** begin DATASET EXTRACT **

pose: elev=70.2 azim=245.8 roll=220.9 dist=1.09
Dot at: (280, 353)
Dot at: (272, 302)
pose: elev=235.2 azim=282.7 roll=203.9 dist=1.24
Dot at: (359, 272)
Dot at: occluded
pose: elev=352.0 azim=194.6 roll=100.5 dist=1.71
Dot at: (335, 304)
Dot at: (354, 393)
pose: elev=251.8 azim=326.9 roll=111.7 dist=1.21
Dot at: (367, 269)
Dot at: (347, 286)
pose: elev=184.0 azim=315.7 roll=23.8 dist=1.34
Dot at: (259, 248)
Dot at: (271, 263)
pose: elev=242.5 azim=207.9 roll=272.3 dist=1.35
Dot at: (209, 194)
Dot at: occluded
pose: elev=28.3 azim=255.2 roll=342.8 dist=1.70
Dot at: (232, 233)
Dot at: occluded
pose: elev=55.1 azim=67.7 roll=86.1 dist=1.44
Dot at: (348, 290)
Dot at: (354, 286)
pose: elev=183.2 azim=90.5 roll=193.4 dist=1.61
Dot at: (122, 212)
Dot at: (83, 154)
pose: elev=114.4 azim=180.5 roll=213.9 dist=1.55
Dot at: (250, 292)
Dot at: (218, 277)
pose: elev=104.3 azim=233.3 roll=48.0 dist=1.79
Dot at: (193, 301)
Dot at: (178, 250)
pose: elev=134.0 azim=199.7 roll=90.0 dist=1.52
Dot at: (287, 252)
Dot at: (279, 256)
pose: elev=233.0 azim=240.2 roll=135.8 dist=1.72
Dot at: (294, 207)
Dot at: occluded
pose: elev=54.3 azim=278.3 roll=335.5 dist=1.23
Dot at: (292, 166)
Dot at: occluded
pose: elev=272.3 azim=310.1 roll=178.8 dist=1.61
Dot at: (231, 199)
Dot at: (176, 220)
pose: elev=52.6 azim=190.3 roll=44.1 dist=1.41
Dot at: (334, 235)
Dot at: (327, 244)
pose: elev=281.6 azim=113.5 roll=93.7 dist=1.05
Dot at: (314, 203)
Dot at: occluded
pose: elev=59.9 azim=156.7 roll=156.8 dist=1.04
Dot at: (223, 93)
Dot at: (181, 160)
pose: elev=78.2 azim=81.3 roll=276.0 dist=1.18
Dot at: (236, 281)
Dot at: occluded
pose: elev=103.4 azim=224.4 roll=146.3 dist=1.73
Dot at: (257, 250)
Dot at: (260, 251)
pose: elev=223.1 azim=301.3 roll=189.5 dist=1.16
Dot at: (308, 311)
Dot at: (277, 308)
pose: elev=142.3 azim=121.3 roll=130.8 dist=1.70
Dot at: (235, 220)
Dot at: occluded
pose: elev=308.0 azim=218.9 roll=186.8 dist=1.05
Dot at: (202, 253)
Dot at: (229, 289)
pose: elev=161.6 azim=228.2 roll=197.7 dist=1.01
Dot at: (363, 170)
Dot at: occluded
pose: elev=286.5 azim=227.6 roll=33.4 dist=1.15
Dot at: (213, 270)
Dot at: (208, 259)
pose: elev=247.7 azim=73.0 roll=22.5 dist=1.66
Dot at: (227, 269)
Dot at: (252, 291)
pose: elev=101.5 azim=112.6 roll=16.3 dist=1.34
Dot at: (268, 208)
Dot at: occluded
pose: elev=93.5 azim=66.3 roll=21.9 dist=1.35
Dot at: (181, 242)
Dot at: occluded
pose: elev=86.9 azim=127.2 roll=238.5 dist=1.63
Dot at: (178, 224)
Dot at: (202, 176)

** end DATASET EXTRACT **

Reproduce all of the records above line for line, keeping every character unchanged.

**THE RESPONSE**
pose: elev=70.2 azim=245.8 roll=220.9 dist=1.09
Dot at: (280, 353)
Dot at: (272, 302)
pose: elev=235.2 azim=282.7 roll=203.9 dist=1.24
Dot at: (359, 272)
Dot at: occluded
pose: elev=352.0 azim=194.6 roll=100.5 dist=1.71
Dot at: (335, 304)
Dot at: (354, 393)
pose: elev=251.8 azim=326.9 roll=111.7 dist=1.21
Dot at: (367, 269)
Dot at: (347, 286)
pose: elev=184.0 azim=315.7 roll=23.8 dist=1.34
Dot at: (259, 248)
Dot at: (271, 263)
pose: elev=242.5 azim=207.9 roll=272.3 dist=1.35
Dot at: (209, 194)
Dot at: occluded
pose: elev=28.3 azim=255.2 roll=342.8 dist=1.70
Dot at: (232, 233)
Dot at: occluded
pose: elev=55.1 azim=67.7 roll=86.1 dist=1.44
Dot at: (348, 290)
Dot at: (354, 286)
pose: elev=183.2 azim=90.5 roll=193.4 dist=1.61
Dot at: (122, 212)
Dot at: (83, 154)
pose: elev=114.4 azim=180.5 roll=213.9 dist=1.55
Dot at: (250, 292)
Dot at: (218, 277)
pose: elev=104.3 azim=233.3 roll=48.0 dist=1.79
Dot at: (193, 301)
Dot at: (178, 250)
pose: elev=134.0 azim=199.7 roll=90.0 dist=1.52
Dot at: (287, 252)
Dot at: (279, 256)
pose: elev=233.0 azim=240.2 roll=135.8 dist=1.72
Dot at: (294, 207)
Dot at: occluded
pose: elev=54.3 azim=278.3 roll=335.5 dist=1.23
Dot at: (292, 166)
Dot at: occluded
pose: elev=272.3 azim=310.1 roll=178.8 dist=1.61
Dot at: (231, 199)
Dot at: (176, 220)
pose: elev=52.6 azim=190.3 roll=44.1 dist=1.41
Dot at: (334, 235)
Dot at: (327, 244)
pose: elev=281.6 azim=113.5 roll=93.7 dist=1.05
Dot at: (314, 203)
Dot at: occluded
pose: elev=59.9 azim=156.7 roll=156.8 dist=1.04
Dot at: (223, 93)
Dot at: (181, 160)
pose: elev=78.2 azim=81.3 roll=276.0 dist=1.18
Dot at: (236, 281)
Dot at: occluded
pose: elev=103.4 azim=224.4 roll=146.3 dist=1.73
Dot at: (257, 250)
Dot at: (260, 251)
pose: elev=223.1 azim=301.3 roll=189.5 dist=1.16
Dot at: (308, 311)
Dot at: (277, 308)
pose: elev=142.3 azim=121.3 roll=130.8 dist=1.70
Dot at: (235, 220)
Dot at: occluded
pose: elev=308.0 azim=218.9 roll=186.8 dist=1.05
Dot at: (202, 253)
Dot at: (229, 289)
pose: elev=161.6 azim=228.2 roll=197.7 dist=1.01
Dot at: (363, 170)
Dot at: occluded
pose: elev=286.5 azim=227.6 roll=33.4 dist=1.15
Dot at: (213, 270)
Dot at: (208, 259)
pose: elev=247.7 azim=73.0 roll=22.5 dist=1.66
Dot at: (227, 269)
Dot at: (252, 291)
pose: elev=101.5 azim=112.6 roll=16.3 dist=1.34
Dot at: (268, 208)
Dot at: occluded
pose: elev=93.5 azim=66.3 roll=21.9 dist=1.35
Dot at: (181, 242)
Dot at: occluded
pose: elev=86.9 azim=127.2 roll=238.5 dist=1.63
Dot at: (178, 224)
Dot at: (202, 176)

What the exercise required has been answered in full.